Data excerpts —
>>>
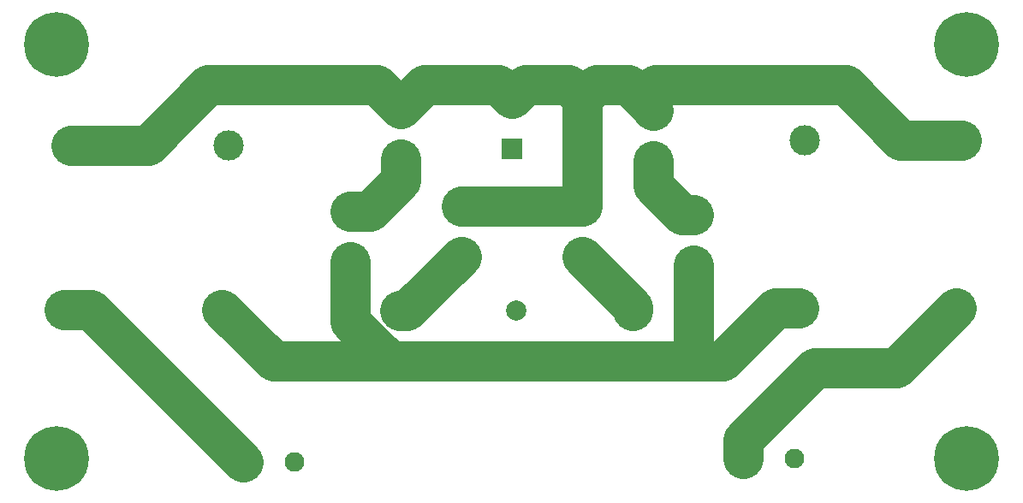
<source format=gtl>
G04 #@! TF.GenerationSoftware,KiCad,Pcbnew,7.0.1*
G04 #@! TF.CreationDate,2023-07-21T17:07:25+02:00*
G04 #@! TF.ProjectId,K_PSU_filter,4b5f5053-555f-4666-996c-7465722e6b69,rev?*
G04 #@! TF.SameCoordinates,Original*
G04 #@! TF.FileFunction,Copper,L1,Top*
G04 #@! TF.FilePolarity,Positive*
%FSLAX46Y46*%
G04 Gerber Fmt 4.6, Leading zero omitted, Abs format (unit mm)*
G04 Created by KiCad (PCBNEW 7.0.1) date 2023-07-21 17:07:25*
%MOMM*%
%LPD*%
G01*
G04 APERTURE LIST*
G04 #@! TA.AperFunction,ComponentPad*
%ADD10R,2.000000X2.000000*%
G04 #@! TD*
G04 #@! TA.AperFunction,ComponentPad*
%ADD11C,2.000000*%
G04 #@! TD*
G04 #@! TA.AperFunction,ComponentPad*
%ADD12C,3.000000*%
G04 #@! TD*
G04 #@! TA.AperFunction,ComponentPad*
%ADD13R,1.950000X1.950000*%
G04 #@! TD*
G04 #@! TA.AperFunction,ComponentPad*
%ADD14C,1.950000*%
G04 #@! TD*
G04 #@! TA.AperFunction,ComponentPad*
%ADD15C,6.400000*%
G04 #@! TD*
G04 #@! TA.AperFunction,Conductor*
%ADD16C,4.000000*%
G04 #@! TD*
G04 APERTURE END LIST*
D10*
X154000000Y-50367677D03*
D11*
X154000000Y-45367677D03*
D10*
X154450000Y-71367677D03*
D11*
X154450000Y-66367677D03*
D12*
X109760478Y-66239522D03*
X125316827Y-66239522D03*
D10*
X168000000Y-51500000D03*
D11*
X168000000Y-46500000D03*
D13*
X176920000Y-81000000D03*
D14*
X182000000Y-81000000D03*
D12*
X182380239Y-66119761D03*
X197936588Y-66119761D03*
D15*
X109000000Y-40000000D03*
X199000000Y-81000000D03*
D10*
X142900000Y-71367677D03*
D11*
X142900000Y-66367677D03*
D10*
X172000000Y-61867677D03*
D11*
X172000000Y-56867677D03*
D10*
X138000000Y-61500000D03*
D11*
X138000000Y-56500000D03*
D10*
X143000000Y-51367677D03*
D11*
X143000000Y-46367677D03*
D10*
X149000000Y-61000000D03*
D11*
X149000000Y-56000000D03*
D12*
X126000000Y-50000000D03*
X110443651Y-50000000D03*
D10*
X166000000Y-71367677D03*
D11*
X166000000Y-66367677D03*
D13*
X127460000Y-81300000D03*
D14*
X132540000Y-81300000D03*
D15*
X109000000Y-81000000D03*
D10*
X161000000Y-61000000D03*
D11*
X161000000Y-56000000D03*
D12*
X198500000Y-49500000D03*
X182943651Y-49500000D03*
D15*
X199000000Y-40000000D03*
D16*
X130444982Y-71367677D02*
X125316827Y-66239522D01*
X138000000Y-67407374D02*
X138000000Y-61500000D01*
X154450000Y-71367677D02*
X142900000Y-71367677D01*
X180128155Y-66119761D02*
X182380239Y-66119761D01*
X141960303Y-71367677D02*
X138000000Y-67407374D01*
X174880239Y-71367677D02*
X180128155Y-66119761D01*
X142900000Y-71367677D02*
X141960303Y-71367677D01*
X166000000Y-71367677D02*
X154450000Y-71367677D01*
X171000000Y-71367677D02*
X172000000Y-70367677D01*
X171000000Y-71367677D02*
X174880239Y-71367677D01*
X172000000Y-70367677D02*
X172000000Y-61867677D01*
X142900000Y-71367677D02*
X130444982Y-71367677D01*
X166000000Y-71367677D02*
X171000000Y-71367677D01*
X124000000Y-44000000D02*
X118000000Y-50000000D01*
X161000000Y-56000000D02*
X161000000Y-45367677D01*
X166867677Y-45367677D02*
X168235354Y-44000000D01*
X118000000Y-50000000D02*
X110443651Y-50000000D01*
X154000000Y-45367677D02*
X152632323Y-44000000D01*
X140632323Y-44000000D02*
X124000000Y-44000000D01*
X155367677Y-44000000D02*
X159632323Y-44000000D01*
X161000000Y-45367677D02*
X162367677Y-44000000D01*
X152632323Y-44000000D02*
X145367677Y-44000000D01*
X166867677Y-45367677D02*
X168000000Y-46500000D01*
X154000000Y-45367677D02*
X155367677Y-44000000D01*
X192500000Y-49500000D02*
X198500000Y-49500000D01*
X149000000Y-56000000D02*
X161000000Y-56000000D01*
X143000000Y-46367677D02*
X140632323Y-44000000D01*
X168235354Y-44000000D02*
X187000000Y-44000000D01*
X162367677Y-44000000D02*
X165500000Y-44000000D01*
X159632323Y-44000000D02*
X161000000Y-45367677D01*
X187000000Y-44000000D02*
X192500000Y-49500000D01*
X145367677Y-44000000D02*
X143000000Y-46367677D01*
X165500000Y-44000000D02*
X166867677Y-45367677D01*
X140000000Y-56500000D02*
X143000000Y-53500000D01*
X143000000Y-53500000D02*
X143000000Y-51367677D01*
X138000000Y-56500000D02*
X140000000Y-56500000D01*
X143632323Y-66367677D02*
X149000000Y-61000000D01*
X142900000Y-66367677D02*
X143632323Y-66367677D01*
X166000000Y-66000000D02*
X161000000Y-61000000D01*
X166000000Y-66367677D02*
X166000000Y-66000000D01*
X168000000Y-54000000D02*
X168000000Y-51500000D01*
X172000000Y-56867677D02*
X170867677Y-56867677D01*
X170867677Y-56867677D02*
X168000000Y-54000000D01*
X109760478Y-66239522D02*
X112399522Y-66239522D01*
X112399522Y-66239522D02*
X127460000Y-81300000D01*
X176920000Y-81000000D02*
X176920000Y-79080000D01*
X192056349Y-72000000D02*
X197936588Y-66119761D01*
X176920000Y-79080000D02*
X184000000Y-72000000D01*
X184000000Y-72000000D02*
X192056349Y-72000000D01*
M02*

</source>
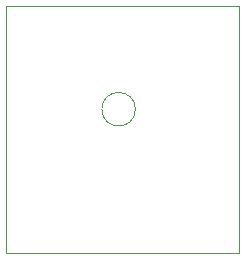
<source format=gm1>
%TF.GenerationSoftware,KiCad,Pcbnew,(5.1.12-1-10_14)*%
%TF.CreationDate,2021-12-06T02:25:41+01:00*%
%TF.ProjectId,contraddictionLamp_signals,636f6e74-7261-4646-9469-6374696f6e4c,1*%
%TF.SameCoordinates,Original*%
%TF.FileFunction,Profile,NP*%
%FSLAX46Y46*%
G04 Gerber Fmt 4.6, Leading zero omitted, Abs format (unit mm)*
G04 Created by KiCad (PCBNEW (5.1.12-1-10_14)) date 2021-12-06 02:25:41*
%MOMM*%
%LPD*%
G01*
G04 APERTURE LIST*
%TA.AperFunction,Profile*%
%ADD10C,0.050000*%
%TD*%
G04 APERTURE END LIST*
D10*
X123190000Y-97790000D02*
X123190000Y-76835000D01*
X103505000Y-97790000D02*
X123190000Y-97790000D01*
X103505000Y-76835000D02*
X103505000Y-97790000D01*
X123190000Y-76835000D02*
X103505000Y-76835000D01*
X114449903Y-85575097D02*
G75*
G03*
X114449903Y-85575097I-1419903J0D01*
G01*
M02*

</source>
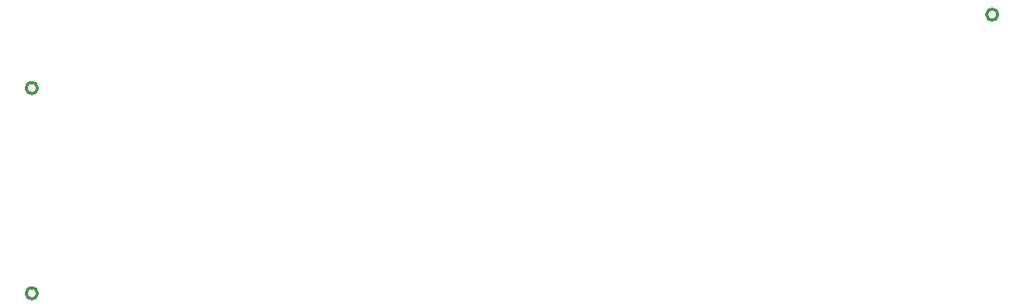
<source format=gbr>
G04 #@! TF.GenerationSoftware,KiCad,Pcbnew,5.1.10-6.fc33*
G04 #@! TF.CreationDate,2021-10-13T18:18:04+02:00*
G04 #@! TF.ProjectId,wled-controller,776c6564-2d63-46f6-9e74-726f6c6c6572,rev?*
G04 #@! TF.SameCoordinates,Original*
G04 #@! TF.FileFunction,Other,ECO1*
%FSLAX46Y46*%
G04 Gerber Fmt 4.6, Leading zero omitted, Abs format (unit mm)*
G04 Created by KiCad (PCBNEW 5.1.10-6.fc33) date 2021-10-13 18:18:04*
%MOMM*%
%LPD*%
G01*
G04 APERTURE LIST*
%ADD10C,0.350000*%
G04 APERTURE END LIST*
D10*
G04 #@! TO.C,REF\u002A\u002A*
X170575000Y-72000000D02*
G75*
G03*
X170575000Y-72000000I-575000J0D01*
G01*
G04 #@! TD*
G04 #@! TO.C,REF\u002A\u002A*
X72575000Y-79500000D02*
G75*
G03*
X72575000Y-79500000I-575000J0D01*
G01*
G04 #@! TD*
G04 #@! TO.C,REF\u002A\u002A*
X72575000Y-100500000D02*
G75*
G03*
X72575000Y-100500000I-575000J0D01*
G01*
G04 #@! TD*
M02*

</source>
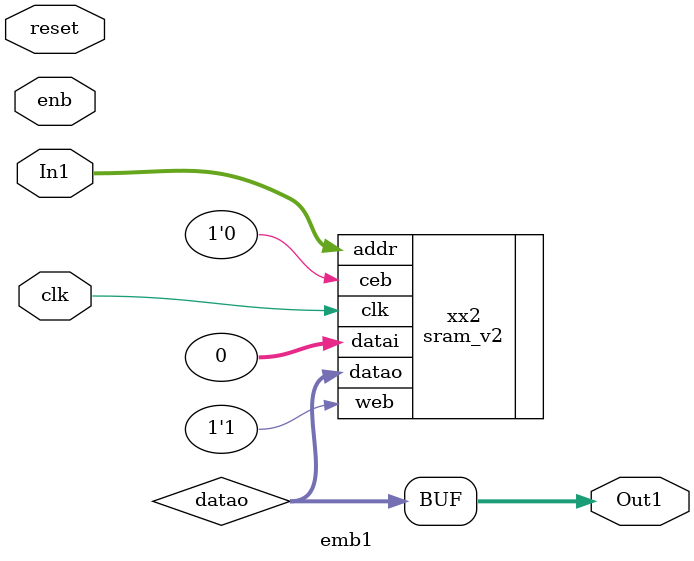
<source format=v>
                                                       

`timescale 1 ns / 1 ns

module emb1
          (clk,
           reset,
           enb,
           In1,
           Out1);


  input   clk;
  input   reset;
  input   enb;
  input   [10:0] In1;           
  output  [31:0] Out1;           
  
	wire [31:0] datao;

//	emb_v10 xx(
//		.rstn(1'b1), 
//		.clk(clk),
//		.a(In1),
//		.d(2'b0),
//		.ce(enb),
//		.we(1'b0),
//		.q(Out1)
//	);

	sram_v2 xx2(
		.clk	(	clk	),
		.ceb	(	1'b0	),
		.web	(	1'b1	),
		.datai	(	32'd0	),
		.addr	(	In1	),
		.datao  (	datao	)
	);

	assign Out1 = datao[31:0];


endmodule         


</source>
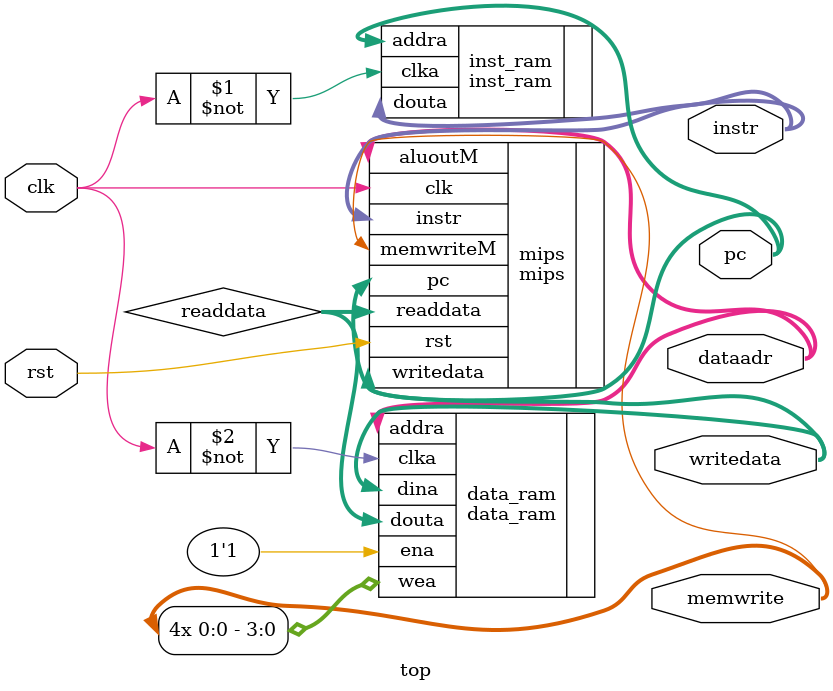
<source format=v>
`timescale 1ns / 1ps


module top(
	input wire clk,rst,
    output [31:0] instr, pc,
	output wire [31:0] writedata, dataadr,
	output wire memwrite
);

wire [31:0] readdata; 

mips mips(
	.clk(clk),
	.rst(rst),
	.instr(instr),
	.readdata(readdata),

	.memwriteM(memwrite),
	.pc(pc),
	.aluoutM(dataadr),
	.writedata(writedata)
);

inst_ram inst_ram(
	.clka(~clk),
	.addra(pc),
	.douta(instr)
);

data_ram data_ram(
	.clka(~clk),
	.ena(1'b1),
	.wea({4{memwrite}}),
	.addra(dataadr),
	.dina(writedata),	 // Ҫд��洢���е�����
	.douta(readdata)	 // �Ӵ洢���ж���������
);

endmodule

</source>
<<<
Every line above with the word "readdata" is to be copied out.

Finished exercise —
wire [31:0] readdata; 
	.readdata(readdata),
	.douta(readdata)	 // �Ӵ洢���ж���������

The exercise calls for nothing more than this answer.